Records from a dataset »

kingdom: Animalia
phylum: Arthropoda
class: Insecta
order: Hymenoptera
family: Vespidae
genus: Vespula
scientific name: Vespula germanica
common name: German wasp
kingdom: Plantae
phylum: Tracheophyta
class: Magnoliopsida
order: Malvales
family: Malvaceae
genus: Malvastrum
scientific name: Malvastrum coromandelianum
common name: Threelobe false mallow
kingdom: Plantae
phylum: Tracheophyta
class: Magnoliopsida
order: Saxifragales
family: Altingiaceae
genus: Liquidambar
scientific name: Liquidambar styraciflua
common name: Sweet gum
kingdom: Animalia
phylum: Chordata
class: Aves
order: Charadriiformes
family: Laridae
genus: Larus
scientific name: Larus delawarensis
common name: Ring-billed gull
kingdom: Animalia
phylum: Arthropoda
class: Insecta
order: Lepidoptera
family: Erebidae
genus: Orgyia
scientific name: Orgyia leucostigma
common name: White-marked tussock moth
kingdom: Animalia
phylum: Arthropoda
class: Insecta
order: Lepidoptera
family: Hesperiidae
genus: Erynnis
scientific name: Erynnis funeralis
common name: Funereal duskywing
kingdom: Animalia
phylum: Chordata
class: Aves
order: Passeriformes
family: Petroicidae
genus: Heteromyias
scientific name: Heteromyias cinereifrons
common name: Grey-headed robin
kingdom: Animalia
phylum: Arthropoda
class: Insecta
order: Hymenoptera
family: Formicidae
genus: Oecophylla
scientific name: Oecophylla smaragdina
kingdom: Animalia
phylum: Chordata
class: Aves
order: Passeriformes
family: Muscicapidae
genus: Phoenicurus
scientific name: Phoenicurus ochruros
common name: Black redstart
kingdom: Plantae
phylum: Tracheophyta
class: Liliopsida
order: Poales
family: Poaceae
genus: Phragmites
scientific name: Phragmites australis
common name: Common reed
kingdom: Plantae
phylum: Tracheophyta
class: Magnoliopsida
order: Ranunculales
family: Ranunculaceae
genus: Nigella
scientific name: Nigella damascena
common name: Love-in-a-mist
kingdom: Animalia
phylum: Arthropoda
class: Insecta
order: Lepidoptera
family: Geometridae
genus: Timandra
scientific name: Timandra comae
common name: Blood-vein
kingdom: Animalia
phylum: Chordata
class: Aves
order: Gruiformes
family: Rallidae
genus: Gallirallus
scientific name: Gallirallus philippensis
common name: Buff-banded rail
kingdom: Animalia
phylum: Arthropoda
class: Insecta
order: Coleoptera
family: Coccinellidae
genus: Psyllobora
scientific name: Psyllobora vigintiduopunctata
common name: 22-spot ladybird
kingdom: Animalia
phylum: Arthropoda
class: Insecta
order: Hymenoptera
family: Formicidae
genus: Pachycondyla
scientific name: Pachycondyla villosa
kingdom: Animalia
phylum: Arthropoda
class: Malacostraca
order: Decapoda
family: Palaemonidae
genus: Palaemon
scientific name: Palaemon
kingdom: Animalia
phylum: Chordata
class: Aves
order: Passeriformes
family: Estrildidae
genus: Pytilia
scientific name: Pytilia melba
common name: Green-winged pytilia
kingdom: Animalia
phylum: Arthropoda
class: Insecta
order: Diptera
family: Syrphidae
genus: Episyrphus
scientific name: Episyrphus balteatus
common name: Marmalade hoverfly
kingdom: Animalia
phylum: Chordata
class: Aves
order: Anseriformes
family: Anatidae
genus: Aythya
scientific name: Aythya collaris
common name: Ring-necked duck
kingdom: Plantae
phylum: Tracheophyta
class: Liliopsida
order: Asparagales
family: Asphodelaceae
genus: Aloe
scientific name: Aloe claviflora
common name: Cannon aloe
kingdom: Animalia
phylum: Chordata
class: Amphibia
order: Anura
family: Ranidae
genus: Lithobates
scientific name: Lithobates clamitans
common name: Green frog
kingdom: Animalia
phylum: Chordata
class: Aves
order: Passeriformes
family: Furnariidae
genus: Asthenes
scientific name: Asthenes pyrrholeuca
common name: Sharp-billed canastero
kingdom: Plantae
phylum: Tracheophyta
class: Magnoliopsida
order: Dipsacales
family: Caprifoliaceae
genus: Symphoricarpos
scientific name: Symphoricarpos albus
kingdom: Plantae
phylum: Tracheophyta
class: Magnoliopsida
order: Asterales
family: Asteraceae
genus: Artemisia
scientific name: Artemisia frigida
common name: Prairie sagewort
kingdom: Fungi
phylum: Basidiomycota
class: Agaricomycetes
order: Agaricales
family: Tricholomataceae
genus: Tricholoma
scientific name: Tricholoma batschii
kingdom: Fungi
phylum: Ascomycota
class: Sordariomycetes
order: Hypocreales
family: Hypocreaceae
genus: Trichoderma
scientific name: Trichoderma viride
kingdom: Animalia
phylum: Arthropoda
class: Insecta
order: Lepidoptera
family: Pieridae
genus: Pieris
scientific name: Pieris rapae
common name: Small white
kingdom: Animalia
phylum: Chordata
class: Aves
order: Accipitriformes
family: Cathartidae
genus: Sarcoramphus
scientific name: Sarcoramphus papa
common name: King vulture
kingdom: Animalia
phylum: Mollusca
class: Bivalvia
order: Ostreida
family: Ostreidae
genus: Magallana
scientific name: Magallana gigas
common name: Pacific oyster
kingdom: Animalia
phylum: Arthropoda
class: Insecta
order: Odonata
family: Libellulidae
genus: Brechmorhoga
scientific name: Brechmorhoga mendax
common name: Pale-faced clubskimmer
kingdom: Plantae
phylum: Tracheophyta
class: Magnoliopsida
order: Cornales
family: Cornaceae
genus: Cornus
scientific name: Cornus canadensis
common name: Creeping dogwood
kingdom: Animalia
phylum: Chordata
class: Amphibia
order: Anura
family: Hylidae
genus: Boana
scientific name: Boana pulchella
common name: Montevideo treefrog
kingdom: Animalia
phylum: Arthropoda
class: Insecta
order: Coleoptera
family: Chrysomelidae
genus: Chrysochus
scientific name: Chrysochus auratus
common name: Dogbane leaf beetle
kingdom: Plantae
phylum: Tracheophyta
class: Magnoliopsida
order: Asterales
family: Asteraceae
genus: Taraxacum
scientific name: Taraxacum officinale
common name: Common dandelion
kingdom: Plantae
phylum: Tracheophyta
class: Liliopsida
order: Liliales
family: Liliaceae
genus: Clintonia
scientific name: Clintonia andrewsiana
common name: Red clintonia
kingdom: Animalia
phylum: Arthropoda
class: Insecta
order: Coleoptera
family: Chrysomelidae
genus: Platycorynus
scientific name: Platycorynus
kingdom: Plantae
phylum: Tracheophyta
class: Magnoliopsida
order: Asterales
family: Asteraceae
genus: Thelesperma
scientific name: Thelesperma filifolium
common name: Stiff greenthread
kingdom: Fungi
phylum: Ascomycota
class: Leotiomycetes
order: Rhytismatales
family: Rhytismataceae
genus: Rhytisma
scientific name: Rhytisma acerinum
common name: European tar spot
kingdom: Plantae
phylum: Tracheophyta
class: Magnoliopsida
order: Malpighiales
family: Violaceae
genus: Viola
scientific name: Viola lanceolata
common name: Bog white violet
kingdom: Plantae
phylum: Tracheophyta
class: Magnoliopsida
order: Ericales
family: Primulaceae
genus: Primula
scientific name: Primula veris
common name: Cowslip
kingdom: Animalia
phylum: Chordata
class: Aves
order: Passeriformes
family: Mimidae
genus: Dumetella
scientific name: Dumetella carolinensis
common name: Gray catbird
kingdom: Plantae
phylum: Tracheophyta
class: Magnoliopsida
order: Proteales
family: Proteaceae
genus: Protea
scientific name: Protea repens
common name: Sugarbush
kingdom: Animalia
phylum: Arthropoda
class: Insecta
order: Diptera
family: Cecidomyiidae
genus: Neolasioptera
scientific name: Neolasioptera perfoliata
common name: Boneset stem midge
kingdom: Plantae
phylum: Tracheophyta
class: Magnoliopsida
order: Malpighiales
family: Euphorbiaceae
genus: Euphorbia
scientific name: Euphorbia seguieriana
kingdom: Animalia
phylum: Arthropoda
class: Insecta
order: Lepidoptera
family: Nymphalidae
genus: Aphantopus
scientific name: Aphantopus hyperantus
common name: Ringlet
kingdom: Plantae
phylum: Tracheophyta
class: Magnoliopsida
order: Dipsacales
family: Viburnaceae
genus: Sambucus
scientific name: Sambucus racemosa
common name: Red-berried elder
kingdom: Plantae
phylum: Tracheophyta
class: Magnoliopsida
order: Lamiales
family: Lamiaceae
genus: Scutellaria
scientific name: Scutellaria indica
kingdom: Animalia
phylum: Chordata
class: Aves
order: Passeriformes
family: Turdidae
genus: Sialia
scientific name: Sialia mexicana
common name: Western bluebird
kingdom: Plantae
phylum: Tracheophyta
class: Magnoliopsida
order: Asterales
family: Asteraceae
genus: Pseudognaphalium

Exercise task » Could you write out again, word for word, the stretch of lines from the one containing "genus: Platycorynus" through the one containing "genus: Dumetella"?

Result of the exercise »
genus: Platycorynus
scientific name: Platycorynus
kingdom: Plantae
phylum: Tracheophyta
class: Magnoliopsida
order: Asterales
family: Asteraceae
genus: Thelesperma
scientific name: Thelesperma filifolium
common name: Stiff greenthread
kingdom: Fungi
phylum: Ascomycota
class: Leotiomycetes
order: Rhytismatales
family: Rhytismataceae
genus: Rhytisma
scientific name: Rhytisma acerinum
common name: European tar spot
kingdom: Plantae
phylum: Tracheophyta
class: Magnoliopsida
order: Malpighiales
family: Violaceae
genus: Viola
scientific name: Viola lanceolata
common name: Bog white violet
kingdom: Plantae
phylum: Tracheophyta
class: Magnoliopsida
order: Ericales
family: Primulaceae
genus: Primula
scientific name: Primula veris
common name: Cowslip
kingdom: Animalia
phylum: Chordata
class: Aves
order: Passeriformes
family: Mimidae
genus: Dumetella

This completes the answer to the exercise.